Montreal’s James O’Callaghan exemplifies a wave of younger composers whose unique remedies have successfully healed some of the major ideological rifts that characterized twentieth-century music. This new disc, immaculately performed by the brilliant and agile Ensemble Paramirabo, plucks four of his chamber works from their onstage home (most include performative elements) and renders them as recordings.
           
On one level, his music audibly extends from Helmut Lachenmann’s lineage in its celebration of colour, texture, and gesture, yet this manifests in an utterly personal manner.
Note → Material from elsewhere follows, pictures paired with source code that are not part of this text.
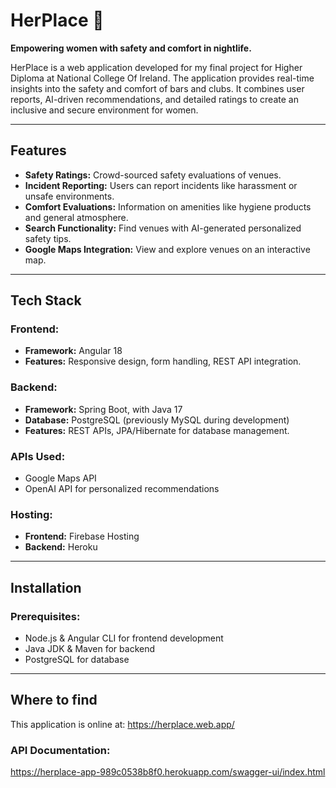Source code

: # HerPlace 🌟  
**Empowering women with safety and comfort in nightlife.**  

HerPlace is a web application developed for my final project for Higher Diploma at National College Of Ireland. The application provides real-time insights into the safety and comfort of bars and clubs. It combines user reports, AI-driven recommendations, and detailed ratings to create an inclusive and secure environment for women.  

---

## Features  
- **Safety Ratings:** Crowd-sourced safety evaluations of venues.  
- **Incident Reporting:** Users can report incidents like harassment or unsafe environments.  
- **Comfort Evaluations:** Information on amenities like hygiene products and general atmosphere.  
- **Search Functionality:** Find venues with AI-generated personalized safety tips.  
- **Google Maps Integration:** View and explore venues on an interactive map.  

---

## Tech Stack  

### **Frontend:**  
- **Framework:** Angular 18
- **Features:** Responsive design, form handling, REST API integration.  

### **Backend:**  
- **Framework:** Spring Boot, with Java 17
- **Database:** PostgreSQL (previously MySQL during development)  
- **Features:** REST APIs, JPA/Hibernate for database management.  

### **APIs Used:**  
- Google Maps API  
- OpenAI API for personalized recommendations  

### **Hosting:**  
- **Frontend:** Firebase Hosting  
- **Backend:** Heroku  

---

## Installation  

### **Prerequisites:**  
- Node.js & Angular CLI for frontend development  
- Java JDK & Maven for backend  
- PostgreSQL for database  

---

## Where to find
This application is online at: https://herplace.web.app/ 

### API Documentation:

https://herplace-app-989c0538b8f0.herokuapp.com/swagger-ui/index.html
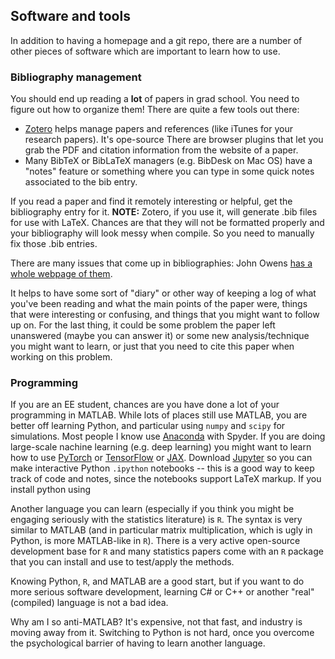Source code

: ## Software and tools

In addition to having a homepage and a git repo, there are a number of other pieces of software which are important to learn how to use.

### Bibliography management

You should end up reading a **lot** of papers in grad school. You need to figure out how to organize them! There are quite a few tools out there:

* [Zotero](https://www.zotero.org/) helps manage papers and references (like iTunes for your research papers). It's ope-source There are browser plugins that let you grab the PDF and citation information from the website of a paper.
* Many BibTeX or BibLaTeX managers (e.g. BibDesk on Mac OS) have a "notes" feature or something where you can type in some quick notes associated to the bib entry.

If you read a paper and find it remotely interesting or helpful, get the bibliography entry for it. **NOTE:** Zotero, if you use it, will generate .bib files for use with LaTeX. Chances are that they will not be formatted properly and your bibliography will look messy when compile. So you need to manually fix those .bib entries.

There are many issues that come up in bibliographies: John Owens [has a whole webpage of them](https://www.ece.ucdavis.edu/~jowens/biberrors.html).

It helps to have some sort of "diary" or other way of keeping a log of what you've been reading and what the main points of the paper were, things that were interesting or confusing, and things that you might want to follow up on. For the last thing, it could be some problem the paper left unanswered (maybe you can answer it) or some new analysis/technique you might want to learn, or just that you need to cite this paper when working on this problem.

### Programming

If you are an EE student, chances are you have done a lot of your programming in MATLAB. While lots of places still use MATLAB, you are better off learning Python, and particular using `numpy` and `scipy` for simulations.  Most people I know use [Anaconda](https://www.anaconda.com/products/distribution) with Spyder. If you are doing large-scale nachine learning (e.g. deep learning) you might want to learn how to use [PyTorch](https://pytorch.org) or [TensorFlow](https://www.tensorflow.org/) or [JAX](https://github.com/google/jax). Download [Jupyter](https://jupyter.org) so you can make interactive Python `.ipython` notebooks -- this is a good way to keep track of code and notes, since the notebooks support LaTeX markup. If you install python using 

Another language you can learn (especially if you think you might be engaging seriously with the statistics literature) is `R`. The syntax is very similar to MATLAB (and in particular matrix multiplication, which is ugly in Python, is more MATLAB-like in `R`). There is a very active open-source development base for `R` and many statistics papers come with an `R` package that you can install and use to test/apply the methods.

Knowing Python, `R`, and MATLAB are a good start, but if you want to do more serious software development, learning C# or C++ or another "real" (compiled) language is not a bad idea.

Why am I so anti-MATLAB? It's expensive, not that fast, and industry is moving away from it. Switching to Python is not hard, once you overcome the psychological barrier of having to learn another language.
The nod to ASMR (autonomous sensory meridian response) and its attendant online subculture in the titular work’s program notes is telling. Seemingly inspired by this phenomenon’s subjective, sound-induced shivers of pleasure, the works are grounded in the sumptuousness of delicate sound. It’s consistently visceral, albeit gently so.
           
The amorphous trickle of the work’s formal dimension also suggests the gossamer of mundane sound that surrounds us. When it coalesces into precise, dynamic interplay, there’s always a buffer of hush and mystery around these more deliberate gestures, permitting the music to slither off in unexpected directions.
           
The Internet’s response to ASMR also signals another guiding force behind this music. O’Callaghan’s generation (he was born in 1988) has spent life immersed in a rapidly changing technological landscape. Embracing fleeting reference via half-heard melodies, computer-assisted transcription of electronic and recorded sounds, playback technology of multiple fidelities, and, of course, self-reflexivity, he’s possessed of an imagination clearly permeated by the surreal, quotidian postmodernism of today’s world. Yet there’s nothing needlessly arch or clever about his deployment of these conceptual features—they serve the music rather than clumsily compete with it.
           
The rabbit-hole-dappled intellectual surface of this music mirrors its divergent sonic proclivities and points to why it falls together so effortlessly. O’Callaghan intuitively assimilates everything from faint, “lowercase” drift to angular Euromodern bombast, from spectral procedures to refracted glimmers of traditional lyricism. What makes it work? He enfolds this mixture within the elusive but unmistakeable warmth of candour.